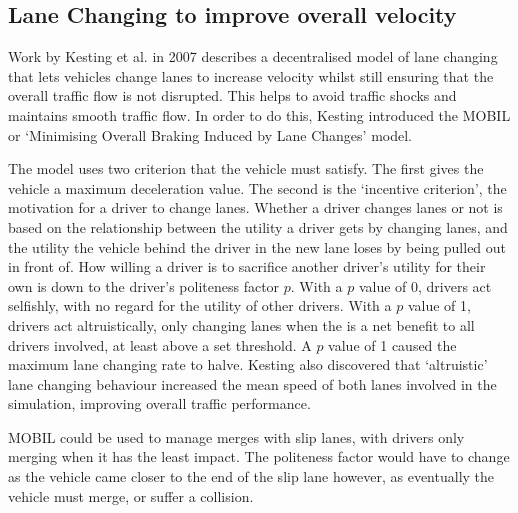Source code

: \subsection{Lane Changing to improve overall velocity}
\label{subsec:Lane Changing to improve overall velocity}
Work by Kesting et al. in 2007 \citep{Kesting2007} describes a decentralised model of lane changing that lets vehicles change lanes to increase velocity whilst still ensuring that the overall traffic flow is not disrupted. This helps to avoid traffic shocks and maintains smooth traffic flow. In order to do this, Kesting introduced the MOBIL or `Minimising Overall Braking Induced by Lane Changes' model.

The model uses two criterion that the vehicle must satisfy. The first gives the vehicle a maximum deceleration value. The second is the `incentive criterion', the motivation for a driver to change lanes. Whether a driver changes lanes or not is based on the relationship between the utility a driver gets by changing lanes, and the utility the vehicle behind the driver in the new lane loses by being pulled out in front of. How willing a driver is to sacrifice another driver's utility for their own is down to the driver's politeness factor $p$. With a $p$ value of 0, drivers act selfishly, with no regard for the utility of other drivers. With a $p$ value of 1, drivers act altruistically, only changing lanes when the is a net benefit to all drivers involved, at least above a set threshold. A $p$ value of 1 caused the maximum lane changing rate to halve. Kesting also discovered that `altruistic' lane changing behaviour increased the mean speed of both lanes involved in the simulation, improving overall traffic performance.

MOBIL could be used to manage merges with slip lanes, with drivers only merging when it has the least impact. The politeness factor would have to change as the vehicle came closer to the end of the slip lane however, as eventually the vehicle must merge, or suffer a collision. 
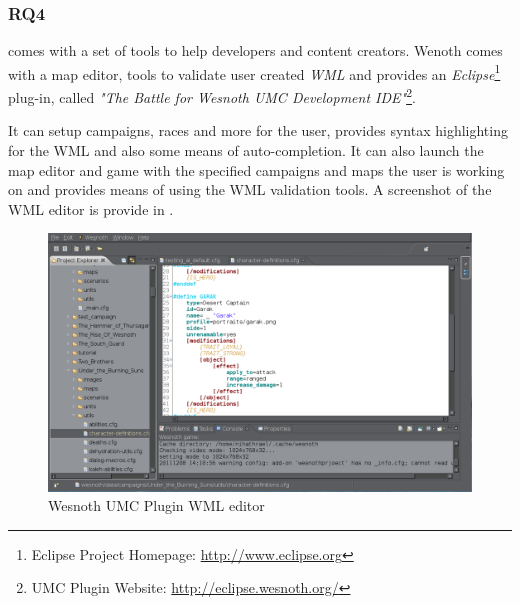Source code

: \subsubsection{RQ4}
\BOW{} comes with a set of tools to help developers and content creators. Wenoth comes with a  map editor, tools to
validate user created \textit{WML} and provides an \textit{Eclipse}\footnote{Eclipse Project Homepage:
\url{http://www.eclipse.org}} plug-in, called \textit{"The Battle for Wesnoth UMC Development IDE"}\footnote{UMC Plugin
Website: \url{http://eclipse.wesnoth.org/}}.

It can setup
campaigns, races and more for the user, provides syntax highlighting for the WML and also some means of auto-completion. 
It can also launch the map editor and game with the specified campaigns and maps the user is working on and provides
means of using the WML validation tools. A screenshot of the WML editor is provide in .

\begin{figure}[h!]
    \centering
    \includegraphics[width=\textwidth]{pics/wesnothumc}
    \caption{Wesnoth UMC Plugin WML editor}
    \label{fig:wesnothumc}
\end{figure}


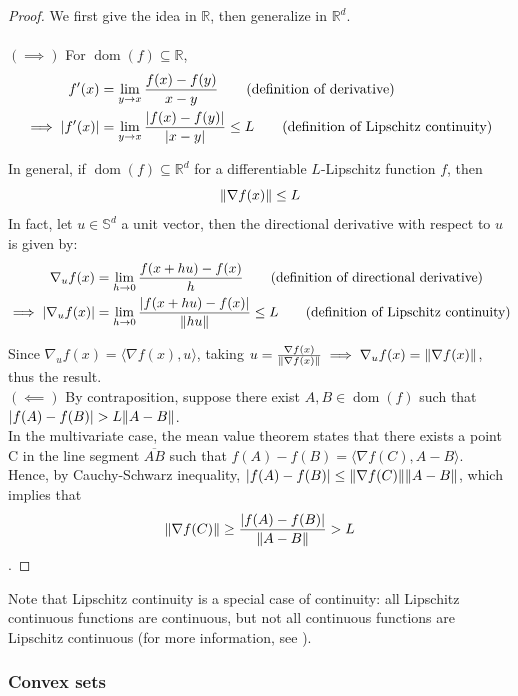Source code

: \documentclass{article}
\DeclareMathOperator*{\dom}{dom}
\newcommand{\R}{\mathbb{R}}
\DeclarePairedDelimiter{\abs}{\lvert}{\rvert}
\DeclarePairedDelimiter{\norm}{\lVert}{\rVert}
\begin{document}
\begin{proof}
We first give the idea in $\R$, then generalize in $\R^d$.\\\\
$(\implies)$
For $\dom(f)\subseteq\R$,
\begin{align*}
	f'(x) &= \lim_{y\to x} \frac{f(x)-f(y)}{x-y} \tag{definition of derivative}\\
	\implies \abs{f'(x)} &= \lim_{y\to x} \frac{\abs{f(x)-f(y)}}{\abs{x-y}} \leq L \tag{definition of Lipschitz continuity}
\end{align*}

In general, if $\dom(f)\subseteq \R^d$ for a differentiable $L$-Lipschitz function $f$, then
\[
    \norm{\nabla f(x)} \leq L
\]
In fact, let $u\in\mathbb{S}^d$ a unit vector, then the directional derivative with respect to $u$ is given by:
\begin{align*}
	\nabla_u f(x) &= \lim_{h\to 0} \frac{f(x+hu)-f(x)}{h} \tag{definition of directional derivative}\\
	\implies \abs{\nabla_u f(x)} &= \lim_{h\to 0} \frac{\abs{f(x+hu)-f(x)}}{\norm{hu}} \leq L \tag{definition of Lipschitz continuity}
\end{align*}

Since  $\nabla_u f(x)=\langle\nabla f(x),u\rangle$, taking $u=\frac{\nabla f(x)}{\norm{\nabla f(x)}} \implies \nabla_u f(x)=\norm{\nabla f(x)}$, thus the result.\\


$(\impliedby)$ By contraposition, suppose there exist $A,B\in \dom(f)$ such that $|f(A)-f(B)|>L\norm{A-B}$.\\

In the multivariate case, the mean value theorem states that there exists a point C in the line segment $\overline{AB}$ such that $f(A)-f(B)= \langle\nabla f(C), A-B \rangle$.\\
Hence, by Cauchy-Schwarz inequality, $|f(A)-f(B)|\leq \norm{\nabla f(C)} \norm{A-B}$, which implies that $$\norm{\nabla f(C)}\geq \frac{|f(A)-f(B)|}{\norm{A-B}}> L$$.

\end{proof}{}

Note that Lipschitz continuity is a special case of continuity: all Lipschitz continuous functions are continuous, but not all continuous functions are Lipschitz continuous (for more information, see \cite{boyd2004convex}).



\subsubsection{Convex sets}
\end{document}
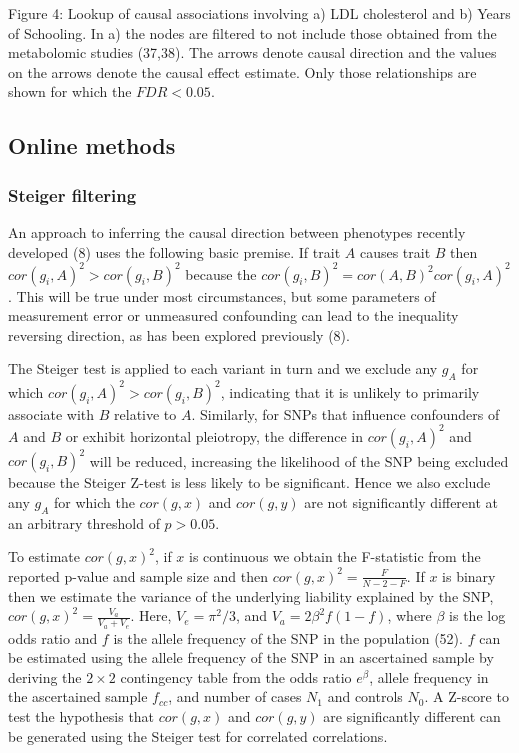 \documentclass[]{article}
\begin{document}
Figure 4: Lookup of causal associations involving a) LDL cholesterol and
b) Years of Schooling. In a) the nodes are filtered to not include those
obtained from the metabolomic studies (37,38). The arrows denote causal
direction and the values on the arrows denote the causal effect
estimate. Only those relationships are shown for which the
\(FDR < 0.05\).

\newpage

\subsection{Online methods}\label{online-methods}

\subsubsection{Steiger filtering}\label{steiger-filtering-1}

An approach to inferring the causal direction between phenotypes
recently developed (8) uses the following basic premise. If trait \(A\)
causes trait \(B\) then \(cor(g_{i}, A)^2 > cor(g_{i}, B)^2\) because
the \(cor(g_{i}, B)^2 = cor(A, B)^{2} cor(g_{i}, A)^{2}\). This will be
true under most circumstances, but some parameters of measurement error
or unmeasured confounding can lead to the inequality reversing
direction, as has been explored previously (8).

The Steiger test is applied to each variant in turn and we exclude any
\(g_{A}\) for which \(cor(g_{i}, A)^2 > cor(g_{i}, B)^2\), indicating
that it is unlikely to primarily associate with \(B\) relative to \(A\).
Similarly, for SNPs that influence confounders of \(A\) and \(B\) or
exhibit horizontal pleiotropy, the difference in \(cor(g_{i}, A)^2\) and
\(cor(g_{i}, B)^2\) will be reduced, increasing the likelihood of the
SNP being excluded because the Steiger Z-test is less likely to be
significant. Hence we also exclude any \(g_{A}\) for which the
\(cor(g, x)\) and \(cor(g, y)\) are not significantly different at an
arbitrary threshold of \(p > 0.05\).

To estimate \(cor(g, x)^2\), if \(x\) is continuous we obtain the
F-statistic from the reported p-value and sample size and then
\(cor(g, x)^2 = \frac{F}{N - 2 - F}\). If \(x\) is binary then we
estimate the variance of the underlying liability explained by the SNP,
\(cor(g, x)^2 = \frac{V_a}{V_a + V_e}\). Here, \(V_e = \pi^2/3\), and
\(V_a = 2\beta^2f(1-f)\), where \(\beta\) is the log odds ratio and
\(f\) is the allele frequency of the SNP in the population (52). \(f\)
can be estimated using the allele frequency of the SNP in an ascertained
sample by deriving the \(2 \times 2\) contingency table from the odds
ratio \(e^\beta\), allele frequency in the ascertained sample
\(f_{cc}\), and number of cases \(N_1\) and controls \(N_0\). A Z-score
to test the hypothesis that \(cor(g, x)\) and \(cor(g, y)\) are
significantly different can be generated using the Steiger test for
correlated correlations.
\end{document}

→ EXERCISE DETAILS
No picture belongs in the copy; return the rest of the listing exactly.

→ FINISHED TASK
Source code

: \subsection{Lane Changing to improve overall velocity}
\label{subsec:Lane Changing to improve overall velocity}
Work by Kesting et al. in 2007 \citep{Kesting2007} describes a decentralised model of lane changing that lets vehicles change lanes to increase velocity whilst still ensuring that the overall traffic flow is not disrupted. This helps to avoid traffic shocks and maintains smooth traffic flow. In order to do this, Kesting introduced the MOBIL or `Minimising Overall Braking Induced by Lane Changes' model.

The model uses two criterion that the vehicle must satisfy. The first gives the vehicle a maximum deceleration value. The second is the `incentive criterion', the motivation for a driver to change lanes. Whether a driver changes lanes or not is based on the relationship between the utility a driver gets by changing lanes, and the utility the vehicle behind the driver in the new lane loses by being pulled out in front of. How willing a driver is to sacrifice another driver's utility for their own is down to the driver's politeness factor $p$. With a $p$ value of 0, drivers act selfishly, with no regard for the utility of other drivers. With a $p$ value of 1, drivers act altruistically, only changing lanes when the is a net benefit to all drivers involved, at least above a set threshold. A $p$ value of 1 caused the maximum lane changing rate to halve. Kesting also discovered that `altruistic' lane changing behaviour increased the mean speed of both lanes involved in the simulation, improving overall traffic performance.

MOBIL could be used to manage merges with slip lanes, with drivers only merging when it has the least impact. The politeness factor would have to change as the vehicle came closer to the end of the slip lane however, as eventually the vehicle must merge, or suffer a collision. 
Source code

: \subsubsection{RQ4}
\BOW{} comes with a set of tools to help developers and content creators. Wenoth comes with a  map editor, tools to
validate user created \textit{WML} and provides an \textit{Eclipse}\footnote{Eclipse Project Homepage:
\url{http://www.eclipse.org}} plug-in, called \textit{"The Battle for Wesnoth UMC Development IDE"}\footnote{UMC Plugin
Website: \url{http://eclipse.wesnoth.org/}}.

It can setup
campaigns, races and more for the user, provides syntax highlighting for the WML and also some means of auto-completion. 
It can also launch the map editor and game with the specified campaigns and maps the user is working on and provides
means of using the WML validation tools. A screenshot of the WML editor is provide in .

\begin{figure}[h!]
    \centering
    \includegraphics[width=\textwidth]{pics/wesnothumc}
    \caption{Wesnoth UMC Plugin WML editor}
    \label{fig:wesnothumc}
\end{figure}


Source code

: \documentclass{article}
\DeclareMathOperator*{\dom}{dom}
\newcommand{\R}{\mathbb{R}}
\DeclarePairedDelimiter{\abs}{\lvert}{\rvert}
\DeclarePairedDelimiter{\norm}{\lVert}{\rVert}
\begin{document}
\begin{proof}
We first give the idea in $\R$, then generalize in $\R^d$.\\\\
$(\implies)$
For $\dom(f)\subseteq\R$,
\begin{align*}
	f'(x) &= \lim_{y\to x} \frac{f(x)-f(y)}{x-y} \tag{definition of derivative}\\
	\implies \abs{f'(x)} &= \lim_{y\to x} \frac{\abs{f(x)-f(y)}}{\abs{x-y}} \leq L \tag{definition of Lipschitz continuity}
\end{align*}

In general, if $\dom(f)\subseteq \R^d$ for a differentiable $L$-Lipschitz function $f$, then
\[
    \norm{\nabla f(x)} \leq L
\]
In fact, let $u\in\mathbb{S}^d$ a unit vector, then the directional derivative with respect to $u$ is given by:
\begin{align*}
	\nabla_u f(x) &= \lim_{h\to 0} \frac{f(x+hu)-f(x)}{h} \tag{definition of directional derivative}\\
	\implies \abs{\nabla_u f(x)} &= \lim_{h\to 0} \frac{\abs{f(x+hu)-f(x)}}{\norm{hu}} \leq L \tag{definition of Lipschitz continuity}
\end{align*}

Since  $\nabla_u f(x)=\langle\nabla f(x),u\rangle$, taking $u=\frac{\nabla f(x)}{\norm{\nabla f(x)}} \implies \nabla_u f(x)=\norm{\nabla f(x)}$, thus the result.\\


$(\impliedby)$ By contraposition, suppose there exist $A,B\in \dom(f)$ such that $|f(A)-f(B)|>L\norm{A-B}$.\\

In the multivariate case, the mean value theorem states that there exists a point C in the line segment $\overline{AB}$ such that $f(A)-f(B)= \langle\nabla f(C), A-B \rangle$.\\
Hence, by Cauchy-Schwarz inequality, $|f(A)-f(B)|\leq \norm{\nabla f(C)} \norm{A-B}$, which implies that $$\norm{\nabla f(C)}\geq \frac{|f(A)-f(B)|}{\norm{A-B}}> L$$.

\end{proof}{}

Note that Lipschitz continuity is a special case of continuity: all Lipschitz continuous functions are continuous, but not all continuous functions are Lipschitz continuous (for more information, see \cite{boyd2004convex}).



\subsubsection{Convex sets}
\end{document}
 \documentclass[]{article}
\begin{document}
Figure 4: Lookup of causal associations involving a) LDL cholesterol and
b) Years of Schooling. In a) the nodes are filtered to not include those
obtained from the metabolomic studies (37,38). The arrows denote causal
direction and the values on the arrows denote the causal effect
estimate. Only those relationships are shown for which the
\(FDR < 0.05\).

\newpage

\subsection{Online methods}\label{online-methods}

\subsubsection{Steiger filtering}\label{steiger-filtering-1}

An approach to inferring the causal direction between phenotypes
recently developed (8) uses the following basic premise. If trait \(A\)
causes trait \(B\) then \(cor(g_{i}, A)^2 > cor(g_{i}, B)^2\) because
the \(cor(g_{i}, B)^2 = cor(A, B)^{2} cor(g_{i}, A)^{2}\). This will be
true under most circumstances, but some parameters of measurement error
or unmeasured confounding can lead to the inequality reversing
direction, as has been explored previously (8).

The Steiger test is applied to each variant in turn and we exclude any
\(g_{A}\) for which \(cor(g_{i}, A)^2 > cor(g_{i}, B)^2\), indicating
that it is unlikely to primarily associate with \(B\) relative to \(A\).
Similarly, for SNPs that influence confounders of \(A\) and \(B\) or
exhibit horizontal pleiotropy, the difference in \(cor(g_{i}, A)^2\) and
\(cor(g_{i}, B)^2\) will be reduced, increasing the likelihood of the
SNP being excluded because the Steiger Z-test is less likely to be
significant. Hence we also exclude any \(g_{A}\) for which the
\(cor(g, x)\) and \(cor(g, y)\) are not significantly different at an
arbitrary threshold of \(p > 0.05\).

To estimate \(cor(g, x)^2\), if \(x\) is continuous we obtain the
F-statistic from the reported p-value and sample size and then
\(cor(g, x)^2 = \frac{F}{N - 2 - F}\). If \(x\) is binary then we
estimate the variance of the underlying liability explained by the SNP,
\(cor(g, x)^2 = \frac{V_a}{V_a + V_e}\). Here, \(V_e = \pi^2/3\), and
\(V_a = 2\beta^2f(1-f)\), where \(\beta\) is the log odds ratio and
\(f\) is the allele frequency of the SNP in the population (52). \(f\)
can be estimated using the allele frequency of the SNP in an ascertained
sample by deriving the \(2 \times 2\) contingency table from the odds
ratio \(e^\beta\), allele frequency in the ascertained sample
\(f_{cc}\), and number of cases \(N_1\) and controls \(N_0\). A Z-score
to test the hypothesis that \(cor(g, x)\) and \(cor(g, y)\) are
significantly different can be generated using the Steiger test for
correlated correlations.
\end{document}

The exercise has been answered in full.